11 November, 2008, DUBAI - Emirates saw half-year profits plunge by 88% in the half year ending September 30.
The UAE carriers net profit in the six month was just US$77 million against US$643 million for the same period last year.
The decline was blamed on the impact of the record fuel prices earlier this year.
Fuel spend more than doubled from $1.1 billion to $2.5 billion.
The results from the Dubai-based carrier follow British Airways showing a half-year profits decline of more than 90% .
Crude oil prices averaged $122 per barrel for the first half of the financial year, up from an average of $67 for the same period last year, Emirates said.
Emirates overall fuel costs were higher than budgeted by $469 million.
The airlines chairman and chief executive Sheikh Ahmed bin Saeed Al-Maktoum said, The first half of the year has been very tough for the airline industry, with record fuel prices forcing many carriers to shut shop or consolidate.

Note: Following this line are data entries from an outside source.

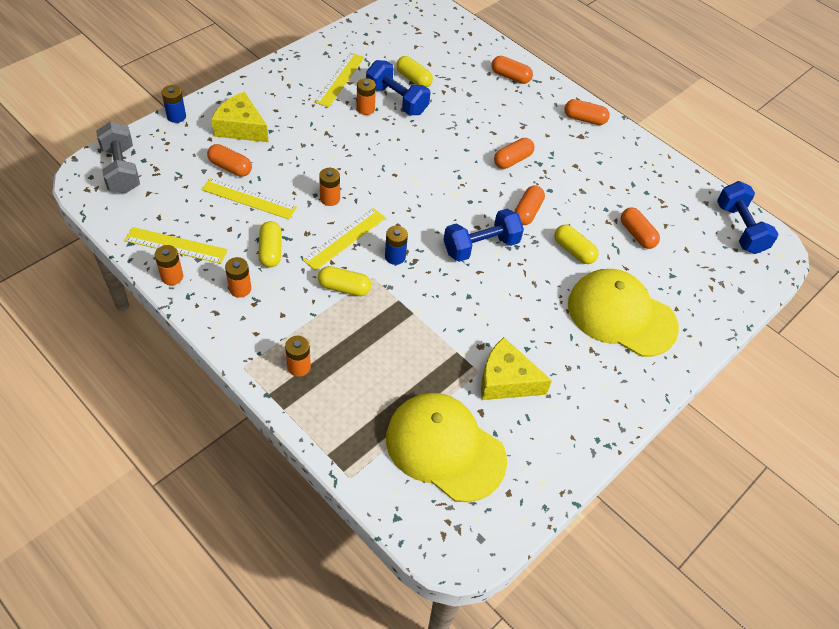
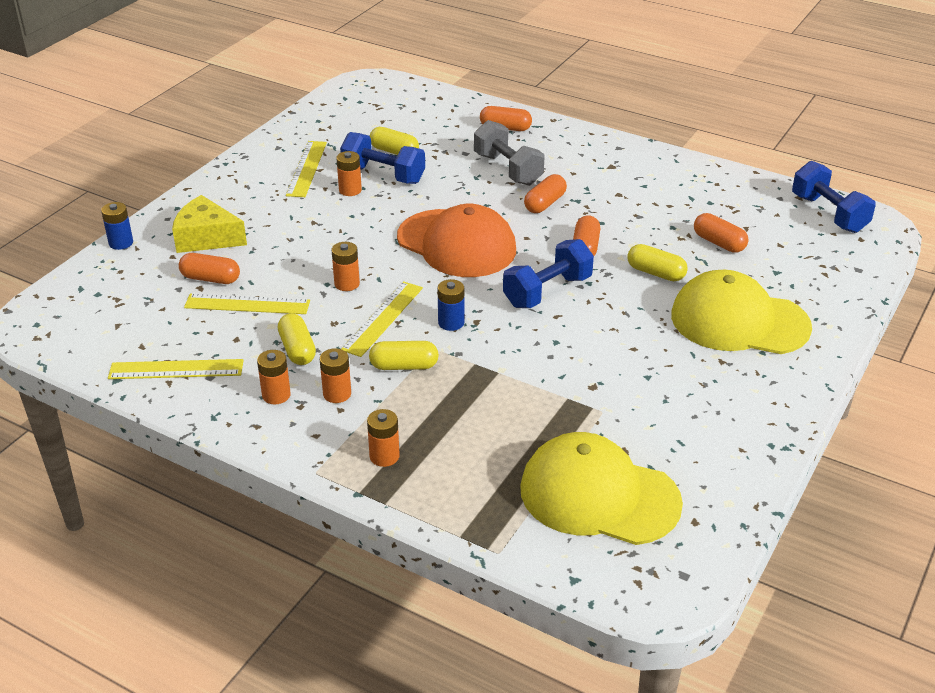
camera: 10 degrees left, 15 degrees down
grey dumbbell [96,121,140,194] -> grey dumbbell moved to [474,120,545,186]
orange battery [155,245,183,285] -> orange battery moved to [320,348,351,403]
yellow cheese [481,337,552,400] -> none
orange capsule [564,99,610,125] -> none
none -> orange cap [397,204,516,277]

Emirates has worked hard to manage the impact of high fuel prices on our unit costs, while continuing to grow our business and provide our customers with a quality product and service.
He added: Recent events show that only the most efficient businesses will survive and prosper, claiming the carrier was in a strong position to weather the credit crunch and future challenges.
Sheikh Ahmed said, Our business fundamentals are solid, and providing there is no further fall-out from the current global financial situation, we anticipate a robust second half of the financial year.
Passenger traffic was up 11% and passenger yield increased by 20% in the half year.